In many instances, the assailants’ objectives reflect an ethnic component. According to journalists on the scene, during attacks on Kimwani and Makonde villages, “the homes they destroyed all belonged to primarily Christian Makonde ethnic community.”
While violent radicals received some sympathy from people in coastal regions and were often referred to as Mocmboa’s sons, they faced opposition from Makonde residents inland. When the indigenous populace in these places refused to join the rebellion, they were confronted with cruelty, even a slaughter.
As a result, the formation of the local militia is seen as a Makonde effort to halt the expansion of assaults inland — basically, a Makonde reaction to the Kimwani uprising. Makonde militias aren’t a new phenomenon. They existed from 1976 to 1992 in Mozambique and assisted government troops in fighting Mozambican National Resistance Movement militants, mostly from the Makwa ethnic group, from the south of Cabo Delgado.
The Makonde are the country’s military, political, and economic elite, accounting for around 20% of the province’s two million people. They are also key members of Frelimo, which has been in power since 1975. Many defense force generals, as well as Nyusi and at least three past defense ministers, are Cabo Delgado Makonde.
There is no legislation in Mozambique that allows the força local to function, and some perceive it as an imposition by strong Makonde generals. Members’ efforts were initially disorganized, with friendly fire incidents with government troops recorded. Recently, the government began assisting in the reorganization of the group and proclaimed its desire to legalize the militia.
Local militias have increased ethnic tensions in other African countries confronting violent extremism, according to research.
Regardless of their involvement in assisting security forces, such armed groups have contributed to the situation throughout northern Nigeria. Bandits in the country’s north-west defend their actions in part as retaliation for Yan Sakai militia activity.
Some Combined Joint Task Force personnel utilize their governmental support to perpetrate rape, armed robbery, and extrajudicial executions in the north-east.
Uganda has extensive experience combatting terrorism in Africa, having committed hundreds of troops to Somalia and the Democratic Republic of the Congo (DRC).

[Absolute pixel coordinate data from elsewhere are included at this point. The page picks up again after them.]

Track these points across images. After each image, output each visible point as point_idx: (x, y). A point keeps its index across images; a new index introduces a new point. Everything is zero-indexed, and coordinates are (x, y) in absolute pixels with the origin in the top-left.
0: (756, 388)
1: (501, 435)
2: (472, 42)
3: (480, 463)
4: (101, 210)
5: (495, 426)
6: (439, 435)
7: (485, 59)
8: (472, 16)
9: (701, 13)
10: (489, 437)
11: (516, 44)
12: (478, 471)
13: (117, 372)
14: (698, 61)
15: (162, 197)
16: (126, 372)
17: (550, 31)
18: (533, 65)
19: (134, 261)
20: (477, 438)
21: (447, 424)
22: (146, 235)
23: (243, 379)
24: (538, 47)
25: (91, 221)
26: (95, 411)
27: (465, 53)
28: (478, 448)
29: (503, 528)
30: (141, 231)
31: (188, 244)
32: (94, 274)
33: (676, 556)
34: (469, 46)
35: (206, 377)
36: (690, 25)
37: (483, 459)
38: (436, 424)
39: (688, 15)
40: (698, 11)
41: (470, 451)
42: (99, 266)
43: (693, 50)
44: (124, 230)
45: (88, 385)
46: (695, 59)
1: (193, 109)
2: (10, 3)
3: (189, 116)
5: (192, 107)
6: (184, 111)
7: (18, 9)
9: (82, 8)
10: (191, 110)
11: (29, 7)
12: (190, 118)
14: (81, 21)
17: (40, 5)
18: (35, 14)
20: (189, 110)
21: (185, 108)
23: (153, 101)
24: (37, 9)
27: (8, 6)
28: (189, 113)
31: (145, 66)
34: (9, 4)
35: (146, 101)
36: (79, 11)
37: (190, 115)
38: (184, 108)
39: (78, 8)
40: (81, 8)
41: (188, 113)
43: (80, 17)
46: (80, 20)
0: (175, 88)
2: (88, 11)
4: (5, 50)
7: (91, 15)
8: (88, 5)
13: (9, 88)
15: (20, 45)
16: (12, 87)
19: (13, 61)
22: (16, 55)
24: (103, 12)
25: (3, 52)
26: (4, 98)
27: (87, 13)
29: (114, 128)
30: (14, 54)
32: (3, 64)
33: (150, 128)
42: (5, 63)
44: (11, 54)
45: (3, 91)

Although Uganda’s engagement in eastern DRC is sometimes seen as controversial — troops have been accused of assisting certain rebel groups and facilitating illicit mineral exports – Uganda’s assistance might help stabilize Cabo Delgado.
Uganda is similarly interested in the stability of Cabo Delgado. Ugandans were among the terrorists apprehended in Mozambique, and the nation is fighting the Allied Democratic Forces – a group associated with the Islamic State, similar to al-Sunnah in Mozambique.
Uganda will also soon begin agro-industry development initiatives in Cabo Delgado to assist Makonde veterans, and soldiers will defend such businesses, according to Ugandan military sources.
However, Uganda’s assistance should go to Mozambique’s government and military forces, not an ethnically discriminatory militia. Military assistance should also be coordinated with the other soldiers currently stationed in Cabo Delgado as well as the African Union (AU).
It’s worth recalling that the presidents of Rwanda and Uganda just recently repaired the schism that had kept their nations’ borders closed for months.
By assisting the local força, Uganda may unknowingly contribute to the ethnic war between Mozambique’s dominating Makonde and Cabo Delgado’s majority Makwa and Kimwani. To avoid this, SADC and the AU should work with the governments of Mozambique and Uganda to organize the promised assistance.